Dancing Lessons for the Advanced in Age
[In the following review, Boaz suggests that Dancing Lessons for the Advanced in Age is “Rabelaisian,” calling attention to its playful use of vernacular storytelling.]
In this playful, Rabelaisian narrative [Dancing Lessons for the Advanced in Age] by the prominent Czech writer Hrabal (The Little Town Where Time Stood Still, Pantheon, 1993), a shoemaker, as “sensitive as Mozart and an admirer of the European Renaissance,” unwinds a yarn about his life and loves for the benefit of the “beauties.” He is chivalrous, our narrator—his maxims for the proper life include the advice “not to live in a pigsty and keep the ladies supplied with flowers”—and he tells each story in one stuffed, seamless sentence that embraces the high and low of life, rabbit breeders and priests, soldiers and bakers, and Maria Teresa.
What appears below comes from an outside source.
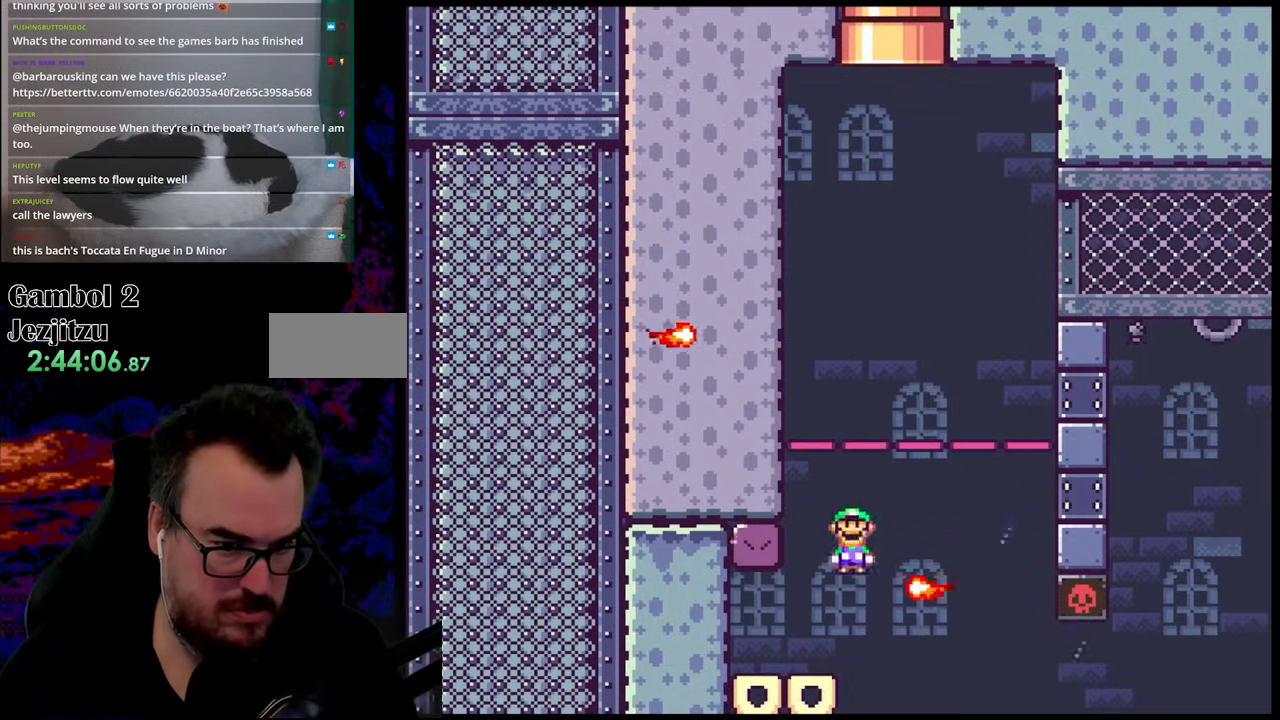
{"buttons": ["A", "X", "DPAD_RIGHT"], "events": [[17, "DPAD_LEFT", "down"], [17, "DPAD_RIGHT", "up"], [17, "DPAD_UP", "up"], [50, "A", "up"], [200, "DPAD_LEFT", "up"], [267, "A", "down"], [267, "DPAD_RIGHT", "down"]]}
Couching his text in the humble vernacular of our “engineer of human feet,” Hrabal inserts profound concerns about human nature and religion—the lost, great message of Jesus, “a champ, a muscleman handy with a horsewhip”; and the rampant evil that turns our narrator against marriage and having children of his own. Still, he concludes on the up and up: “the world is a beautiful place, don't you think? not because it is but because I see it that way.” For daring literature collections.